> Required action: Your task is to filter the data below down to the lines holding "District".

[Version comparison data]
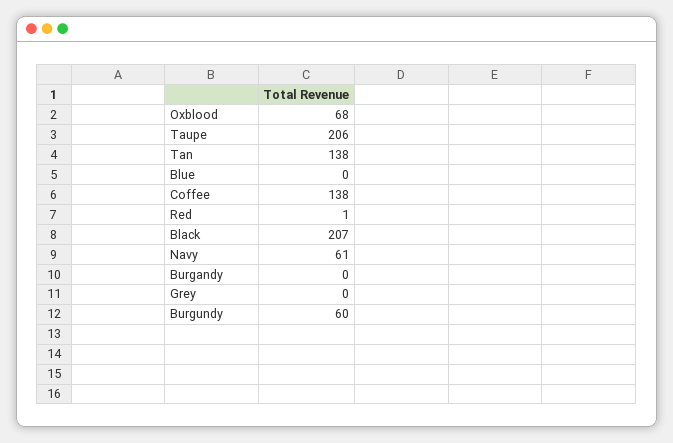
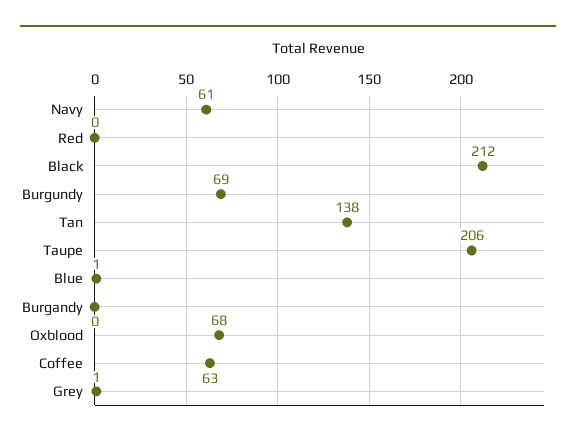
  {
    "Oxblood": 68,
    "Taupe": 206,
    "Tan": 138,
-   "Blue": 0,
+   "Blue": 1,
-   "Coffee": 138,
+   "Coffee": 63,
-   "Red": 1,
+   "Red": 0,
-   "Black": 207,
+   "Black": 212,
    "Navy": 61,
    "Burgandy": 0,
-   "Grey": 0,
+   "Grey": 1,
-   "Burgundy": 60
+   "Burgundy": 69
  }

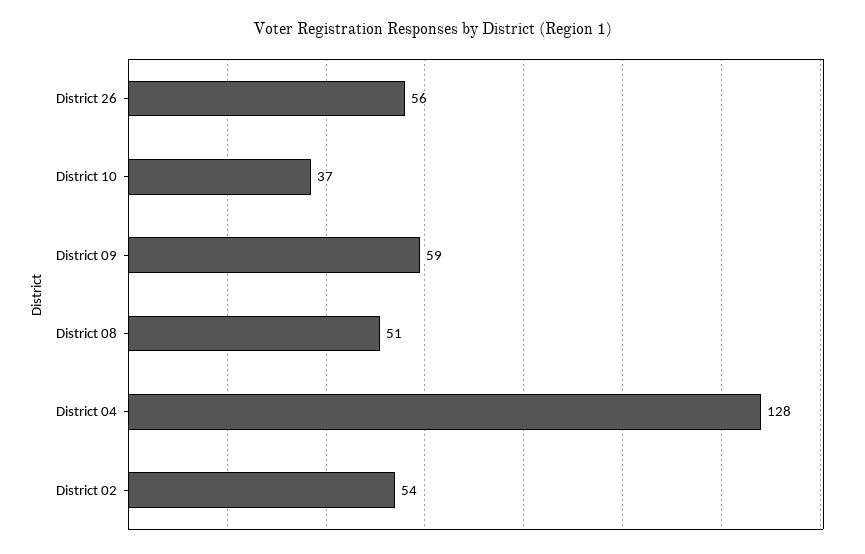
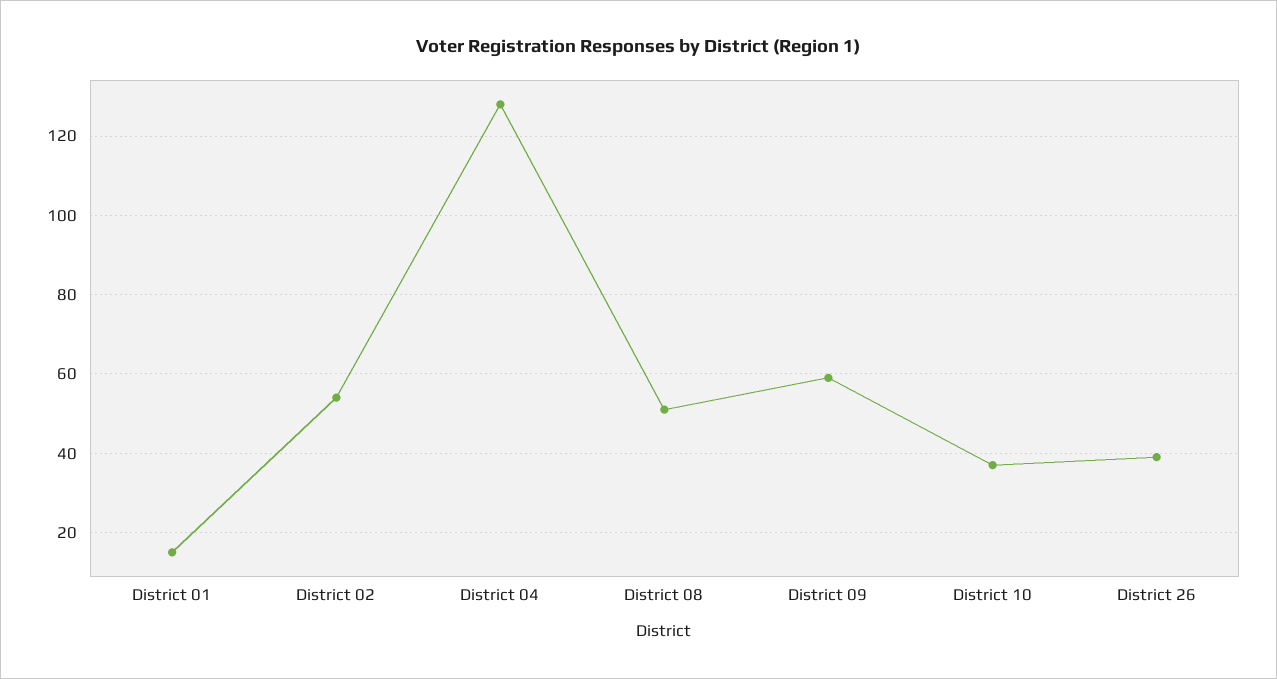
  {
-   "District 26": 56,
+   "District 26": 40,
    "District 10": 37,
    "District 09": 59,
    "District 08": 51,
    "District 04": 128,
-   "District 02": 54
+   "District 02": 54,
+   "District 01": 15
  }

> Your solution:
-   "District 26": 56,
+   "District 26": 40,
    "District 10": 37,
    "District 09": 59,
    "District 08": 51,
    "District 04": 128,
-   "District 02": 54
+   "District 02": 54,
+   "District 01": 15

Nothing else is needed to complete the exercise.